Swap every occurrence of "caixa plástica" for "caixa de plástico" in the listing, keeping everything else unchanged. Leave the pictures out of your reply.

(Dataset excerpts)
────────

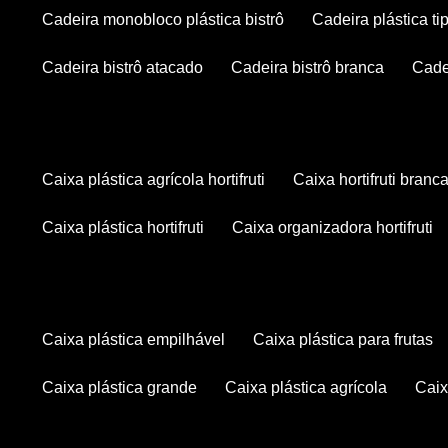
cadeira monobloco plástica bistrô
cadeira plástica ti
cadeira bistrô atacado
cadeira bistrô branca
cad
caixa plástica agrícola hortifruti
caixa hortifruti branc
caixa plástica hortifruti
caixa organizadora hortifruti
caixa plástica empilhável
caixa plástica para frutas
caixa plástica grande
caixa plástica agrícola
cai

────────

> [Output]:
cadeira monobloco plástica bistrô
cadeira plástica ti
cadeira bistrô atacado
cadeira bistrô branca
cad
caixa de plástico agrícola hortifruti
caixa hortifruti branc
caixa de plástico hortifruti
caixa organizadora hortifruti
caixa de plástico empilhável
caixa de plástico para frutas
caixa de plástico grande
caixa de plástico agrícola
cai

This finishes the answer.